Fast eine Erholung, diese Ruhe hier abseits zwischen den Einheimischen. Männer und Frauen treffen sich zum Reden, zum Austausch. Zum Spielen und gemeinsam die Zeit verbringen. Wenn, dann wird hier zwischen 10 und 16 / 17 Uhr gearbeitet. Danach ist „Gemeinsam-Zeit“ angesagt; mit der Familie, Freunden oder Bekannten. Ich entdecke 3 Männer, die beieinandersitzen. Das Gesicht gezeichnet von einem anstrengenden Leben. Ein bisschen wie in italienischen Dörfern, wo die Männer rauchend zusammensitzen und reden. Hier ist es anders. Ruhiger, wenig aufgeregt, einfach nur sein. Gemeinschaft ist hier wichtig.

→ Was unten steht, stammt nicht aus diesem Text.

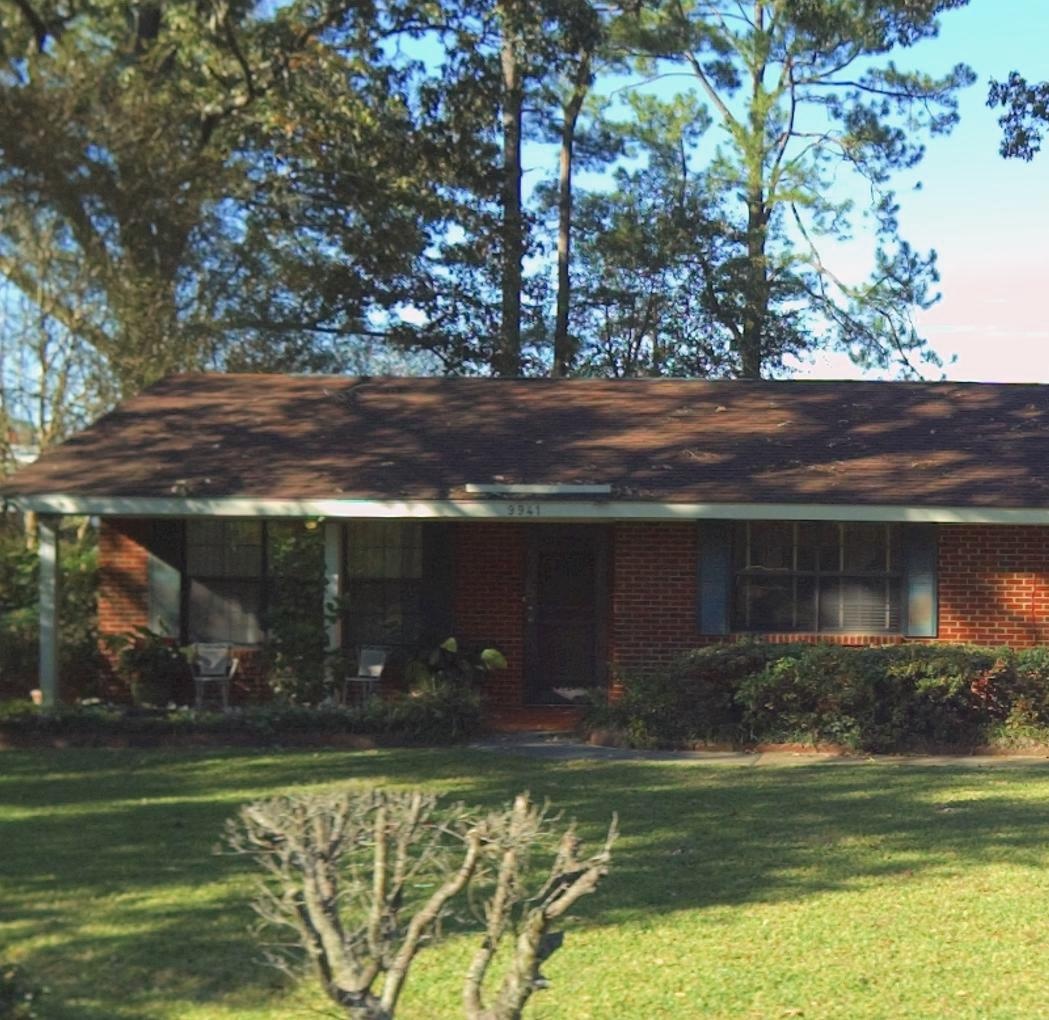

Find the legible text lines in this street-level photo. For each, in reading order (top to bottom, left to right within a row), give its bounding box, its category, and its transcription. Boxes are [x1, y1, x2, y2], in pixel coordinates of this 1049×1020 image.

[507, 503, 542, 517] StreetNumber: 9941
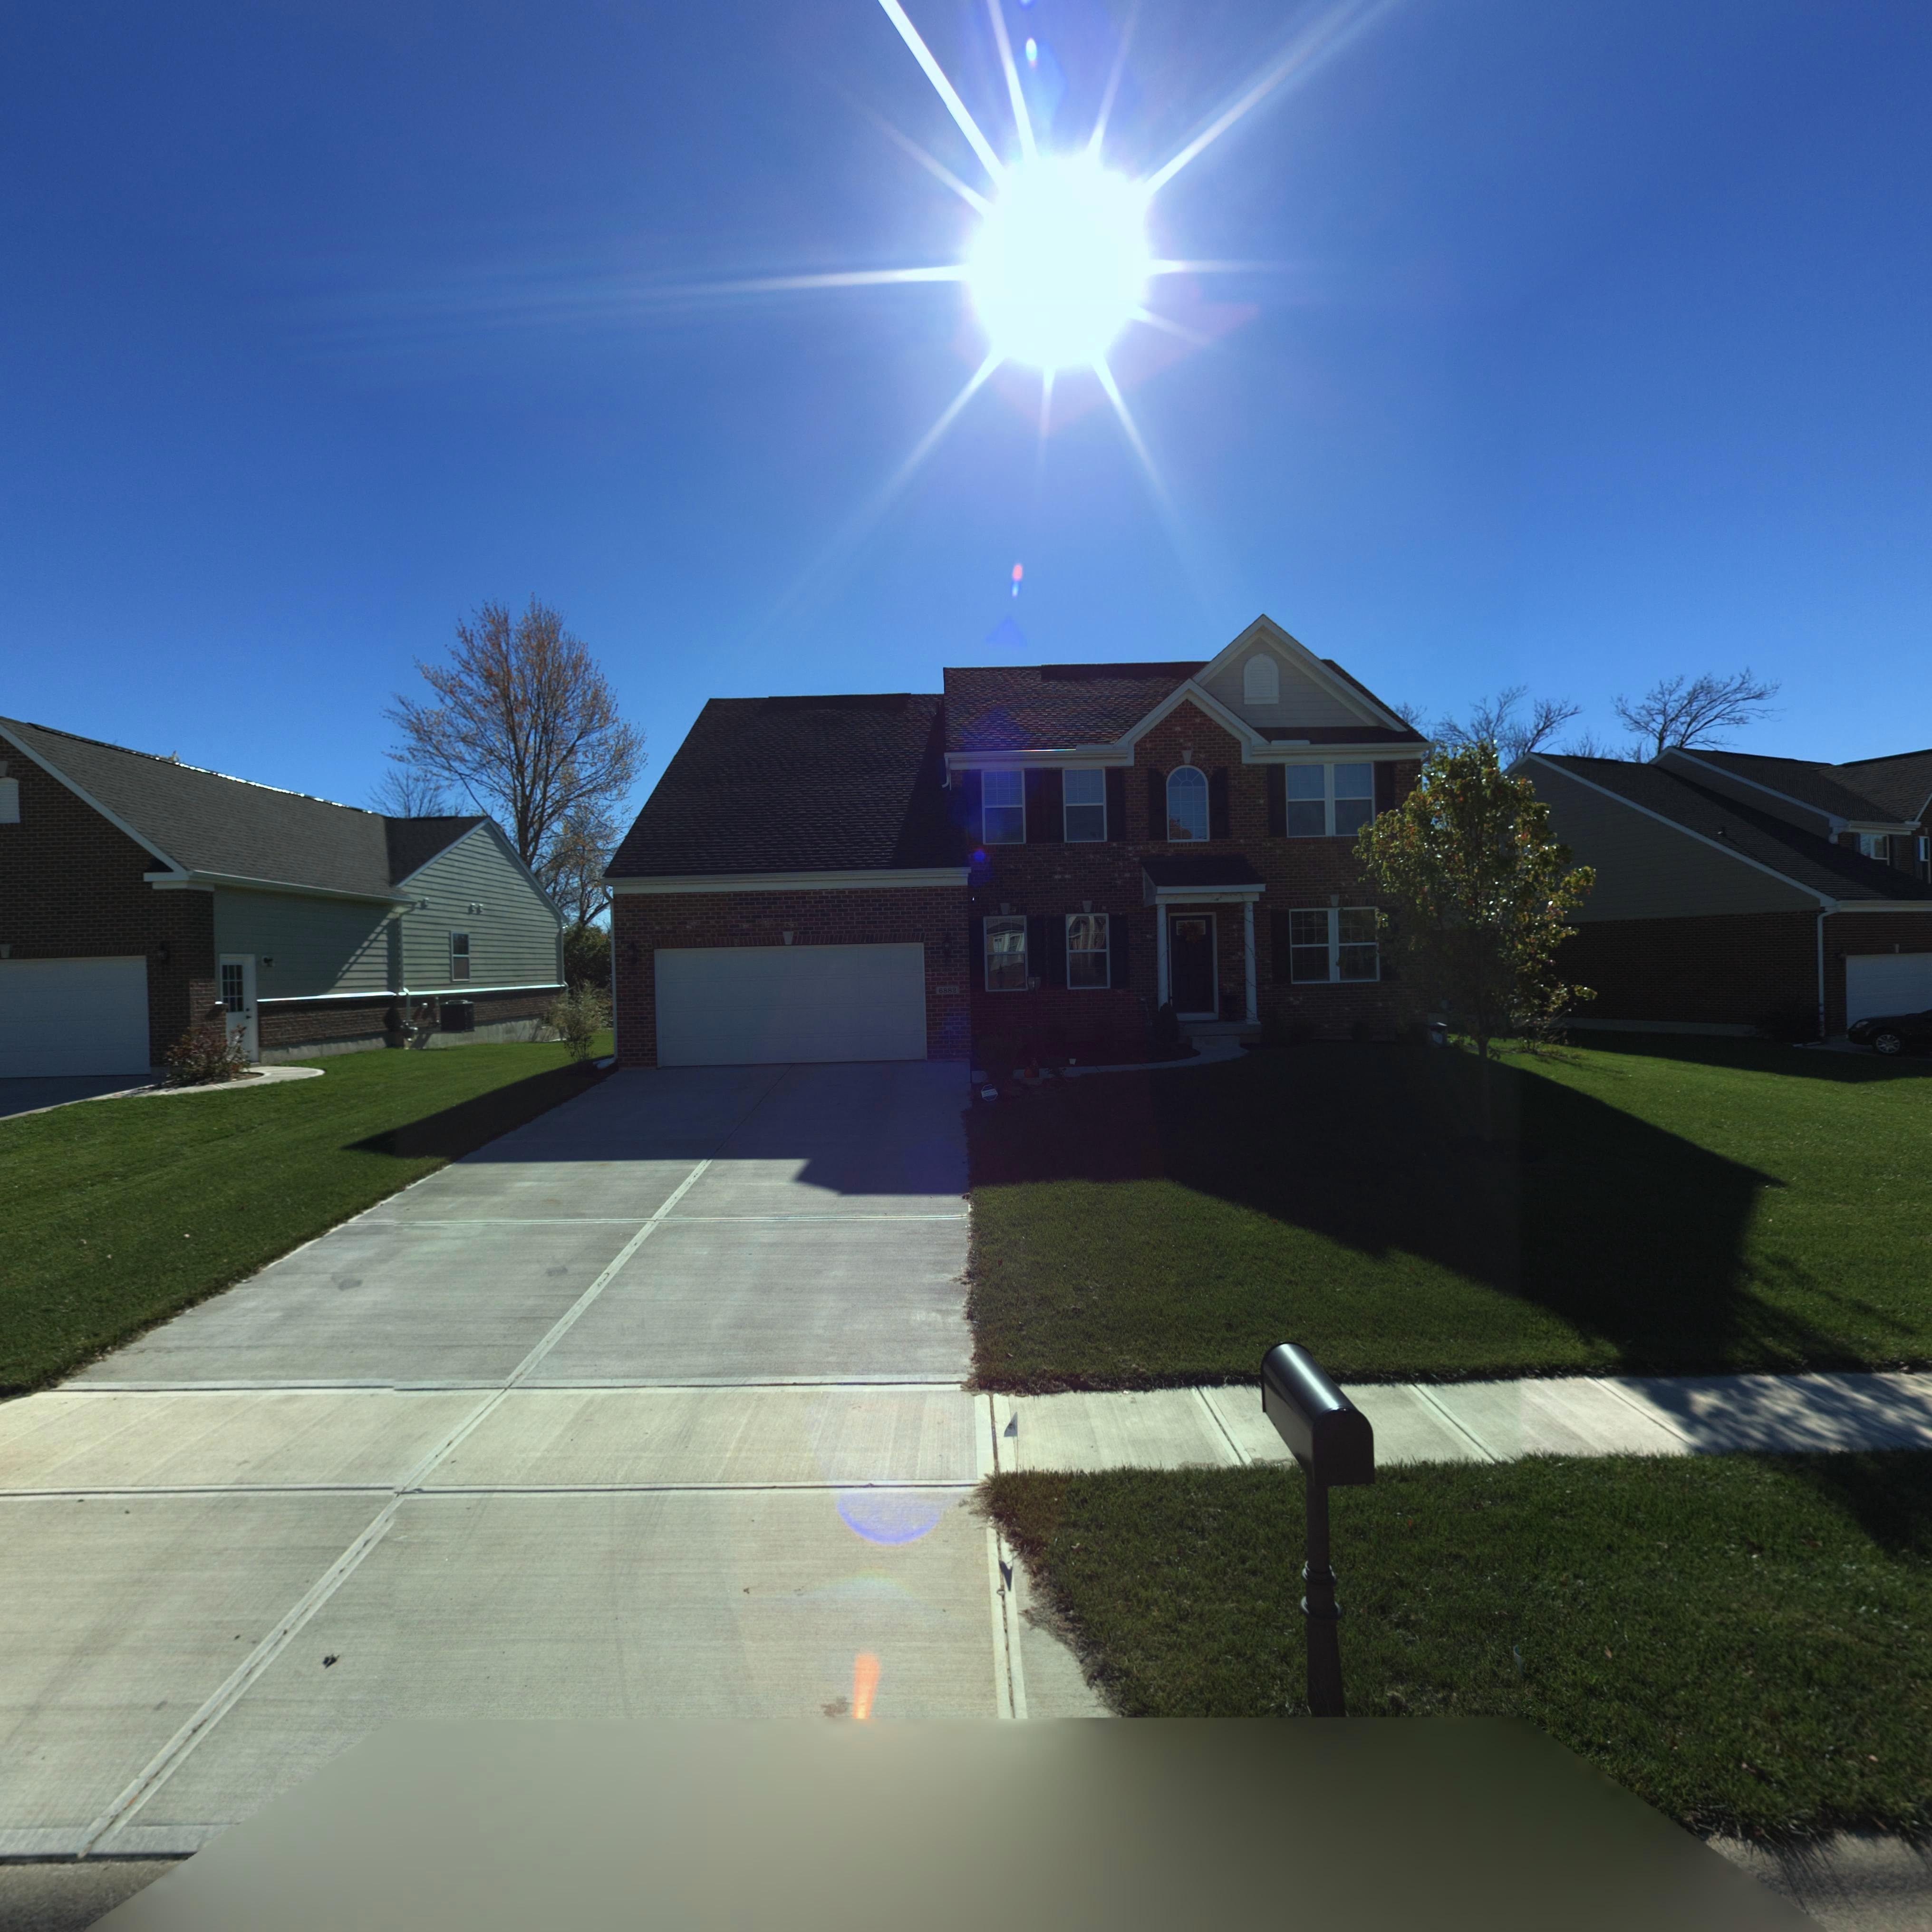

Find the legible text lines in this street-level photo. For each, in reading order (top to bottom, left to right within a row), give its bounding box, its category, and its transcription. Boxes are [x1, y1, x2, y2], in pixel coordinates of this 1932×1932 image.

[938, 987, 957, 994] StreetNumber: 6882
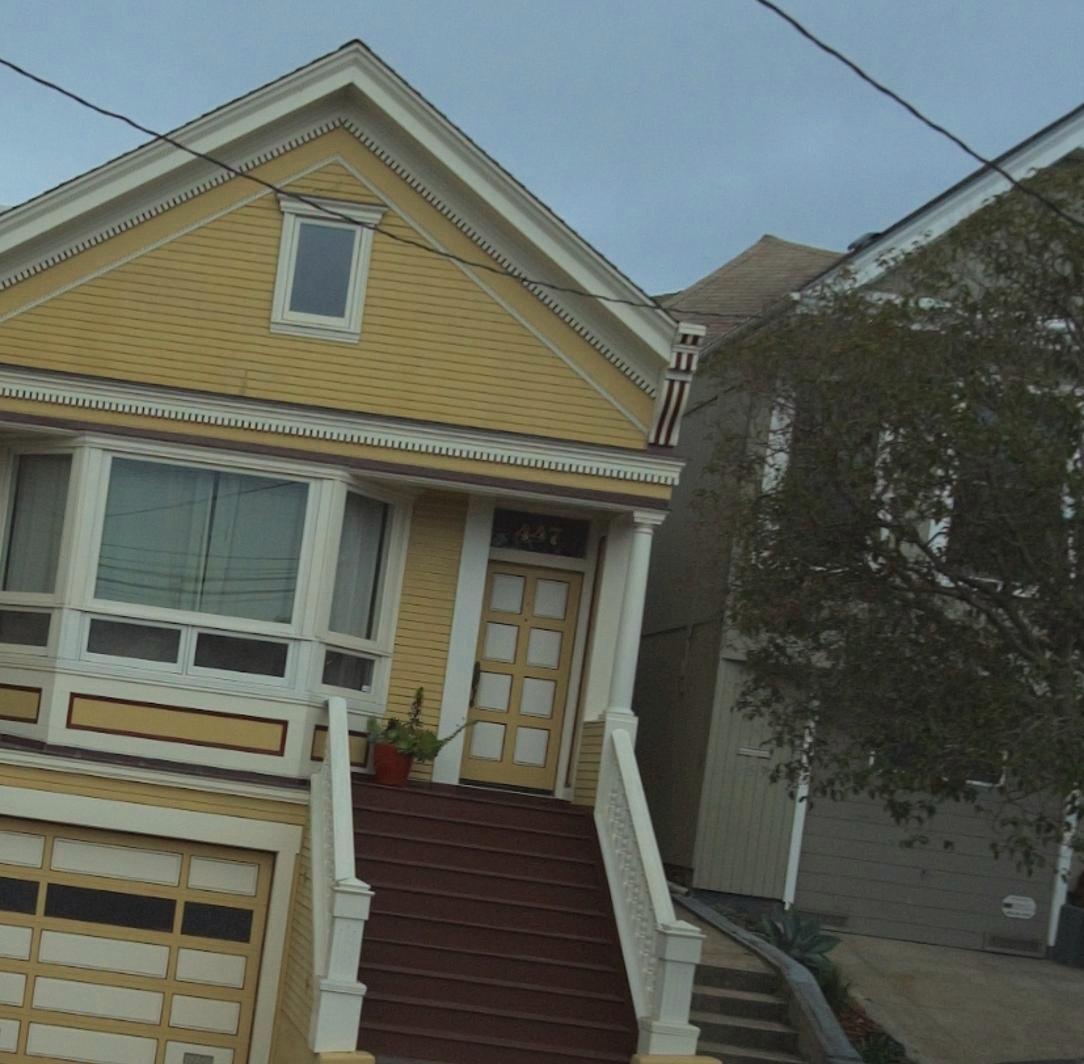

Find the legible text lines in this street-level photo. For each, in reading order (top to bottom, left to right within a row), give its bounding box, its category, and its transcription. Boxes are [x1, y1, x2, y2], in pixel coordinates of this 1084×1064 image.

[514, 521, 565, 547] StreetNumber: 447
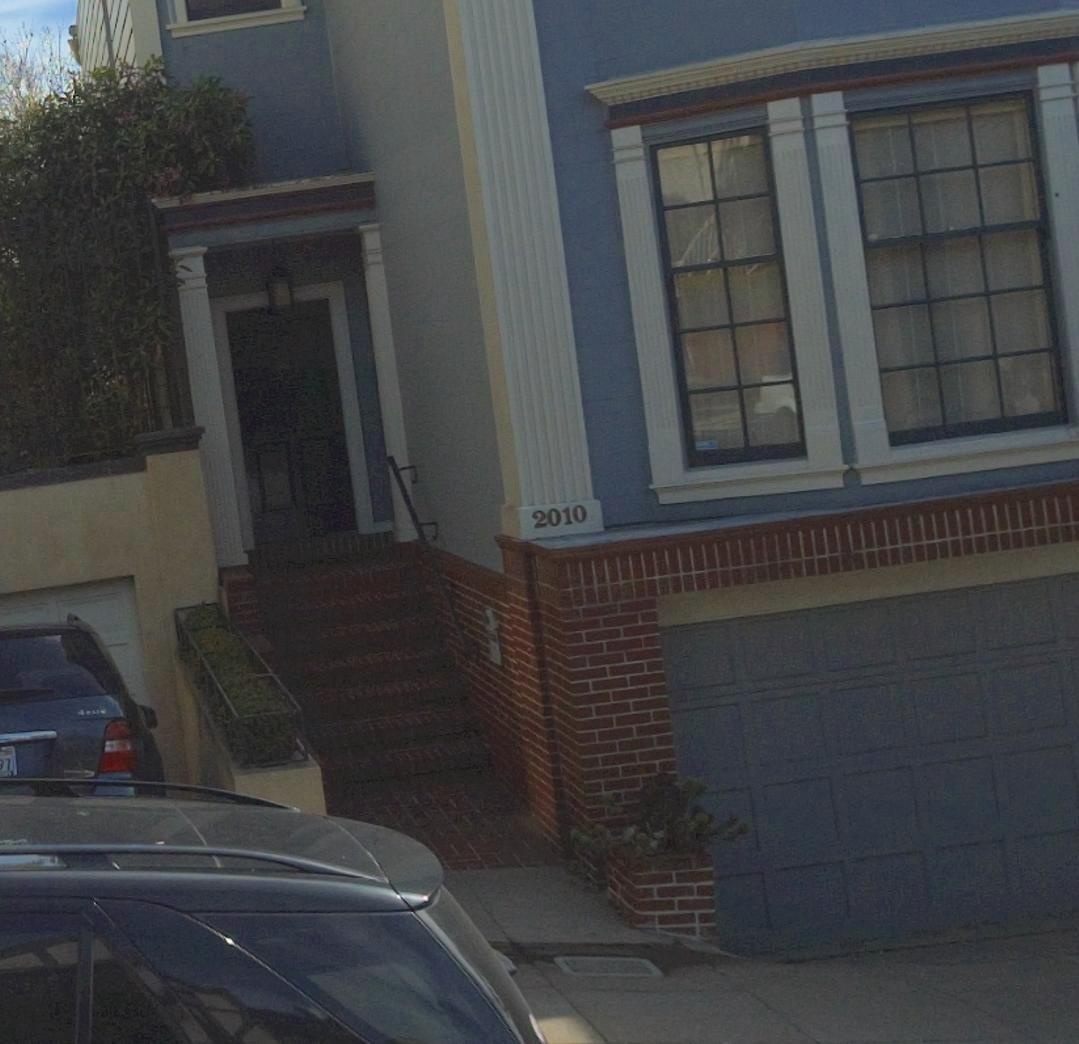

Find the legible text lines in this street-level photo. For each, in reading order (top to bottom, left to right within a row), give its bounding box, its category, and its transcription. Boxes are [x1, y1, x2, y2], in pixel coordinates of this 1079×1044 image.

[529, 501, 590, 532] StreetNumber: 2010
[3, 755, 13, 773] None: 7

Und auch hier spielt natürlich die Religion eine große Rolle. Tempel, Götter und Göttinen säumen die Gassen und besetzen freie Plätze. Auch Tieropfer werden regelmäßig erbracht, und den Göttern geopfert. Meist Ziegen, die getötet werden und ausbluten. Das Blut wird an die Opferstelle gebracht, die Gottesfigur damit bespritzt und so dem Gott Ehre erwiesen. Eine andere Welt, ein etwas befremdliches Gefühl, wenn man so an das beschauliche Deutschland denkt mit Ostsee im Norden und den Alpen im Süden…

Reisen ist toll, um den Blickwinkel zu ändern, eine andere Sicht auf das „Normale“ in der eigenen Welt zu bekommen. Und natürlich neue Kulturen kennenzulernen. Hier in Nepal einmalig, da das Land komplett anders funktioniert als Europa. Ich bin gespannt, was mich noch erwartet, überrascht, glücklich und traurig macht!